The Millennial generation is coming into its own. According to U.S. Census estimates, Millennials have now passed Baby Boomers as the largest generation, with more than 75 million Americans falling into the 18-34 (as of 2015) age group.
With so many Millennials entering the workforce and advancing their careers, it's time to start thinking about retirement. Yes -- retirement is 30 or 40 years away for this generation, so isn't it a bit early to start planning? Absolutely not. The reality is, small steps taken now could make a bigger impact than bigger efforts closer to retirement.
And since now is exactly when Millennials should start taking steps to prepare for retirement, we asked three of our top retirement planning and investing contributors: What do Millennials need to know about retirement planning?
Here's what they had to say.
Time is your biggest investing weapon. Use it or lose it
Selena Maranjian: One thing I wish I'd known when I was as old as Millennials are today -- in my 20s and early 30s -- is how powerful my wealth-building ability was then, despite my relatively modest earnings at the time. That's because even small invested sums can grow huge, if they have enough time, and Millennials have a lot of time.
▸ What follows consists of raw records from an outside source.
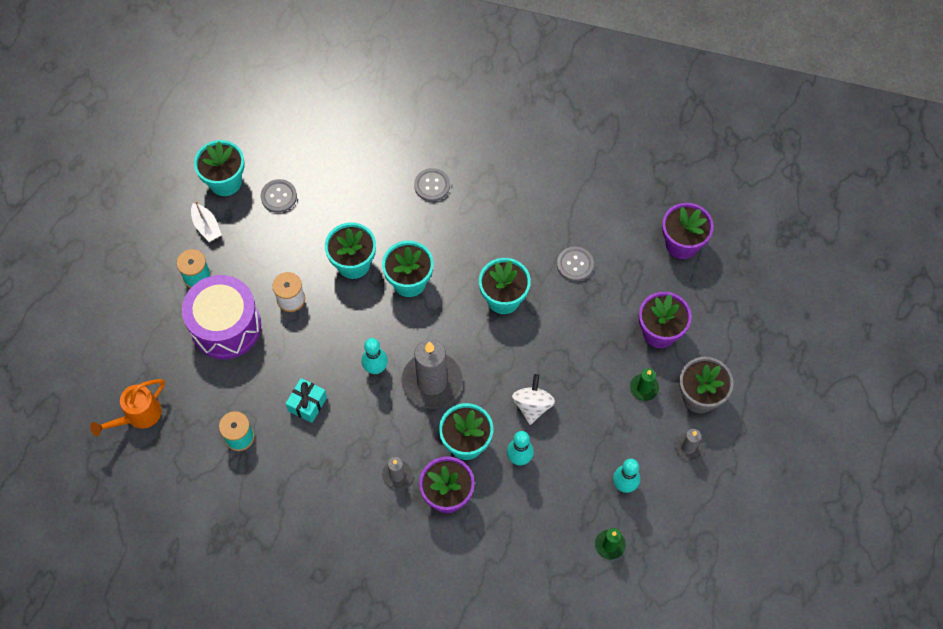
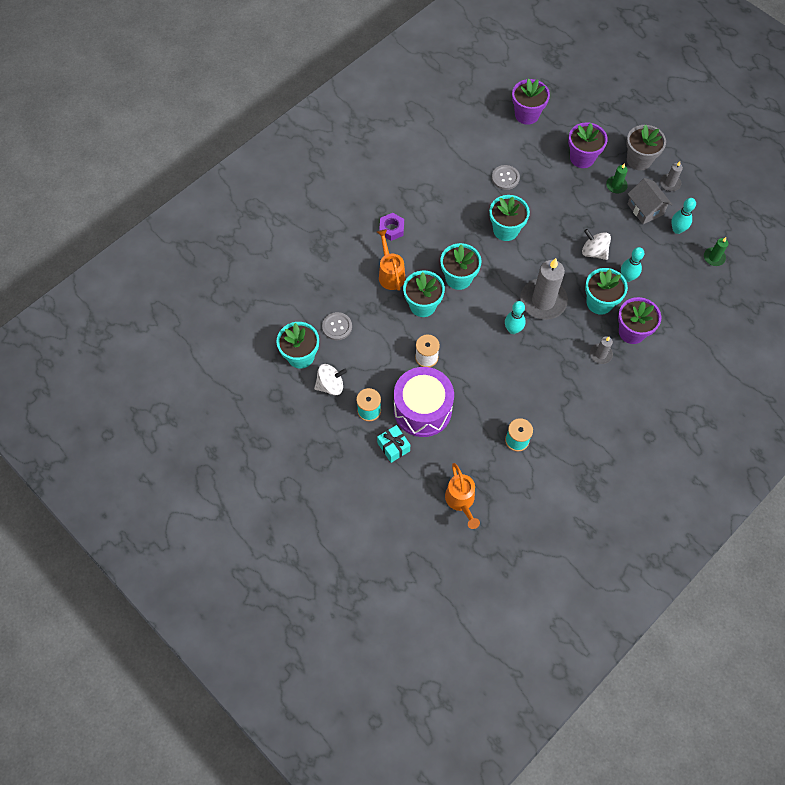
camera: 60 degrees left, 0 degrees up
(206, 226) = (330, 385): white boat -> white spinning top
(307, 404) = (516, 384): turquoise gift -> turquoise gift (393, 447)
(374, 213) = (390, 274): none -> orange watering can
(432, 185) = (391, 229): grey button -> purple nut
(631, 435) = (645, 209): none -> grey house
For example, a one-time investment of $1,000 made when you're 25 can grow to $45,000 by the time you're 65, 40 years later. (That's if it grows at the stock market's long-term average annual growth rate of close to 10%.) Imagine socking away just $1,000 annually for 40 years...you could end up with almost half a million dollars -- about $487,000. Clearly, you'll likely be able to save and invest more than that -- perhaps now and definitely later. Invest $5,000 annually between the age of 30 and 60, and you could end up with about $900,000. It should be clear that you have a solid chance of retiring early if you start laying a financial foundation for it now.
Another thing to understand is the importance of investing effectively. When I was in my 20s, I mostly stored my extra money in bank accounts, earning relatively little. For long-term money, it's hard to beat the stock market. You can keep it simple and effective with inexpensive, broad-market index funds that track the S&P 500. The dollars you invest today are your most powerful wealth-builders since they have the longest time to grow for you.
Develop good money habits today
Steve Symington: I agree with Selena's assertion that it's crucial to start investing early and let the power of compounding returns work for you. But for young investors to be able to do so consistently, it's equally important to learn to live within your means.
This might mean starting and maintaining a monthly budget, for example, and limiting unnecessary expenditures like eating out, that gym membership you haven't used in years, or even that daily latte, all of which can free up cash for you to sock away every month in a retirement account. And this definitely means avoiding the burden of maintaining high-interest debt, namely in the form of credit cards, which often charge interest rates well above what you can reasonably expect to earn on average each year investing in the stock market.
To borrow the words of legendary investor Warren Buffet, "If I borrowed money at 18 or 20 percent, I'd be broke."
In the end, if you can learn to live within your means to free up cash to invest consistently, and forego the stifling effects of high-interest debt, you'll be that much closer to ensuring a comfortable retirement.
It's going to be up to you what kind of retirement you have
Jason Hall: It may seem like retirement is so far away, it's not even worth worrying about now. After all, you'll probably change jobs a dozen times or more before you retire, right? That may be true, but the reality is this:
You can't count on any future income or quality of life to pay for retirement. You simply have no way of knowing what life will throw at you. But what you do know is what Selena and Steve wrote about about the time value of your retirement contributions while you're young, and the importance of developing healthy money habits early.
If you are diligent about these things, and make an effort to put money away now while you're young, healthy, and able to generate income, at best you'll be well ahead of the game in a few short years. At worst, you'll be better-prepared for the eventual unexpected obstacles you'll have to face, such as unplanned illness or injury that cause you to lose income, the impact of inevitable future recessions, and a litany of other things that could go wrong.
I'm not saying you should be miserly and put aside every spare penny. To the contrary, enjoy life and treat yourself well. Just practice some moderation, and take steps to prepare for the future. Even if it's 40 years in the future.
I can promise you this: You'll won't find anyone who says they regret having saved too much money for retirement. On the other hand, I bet you're related to someone who regrets having not saved enough.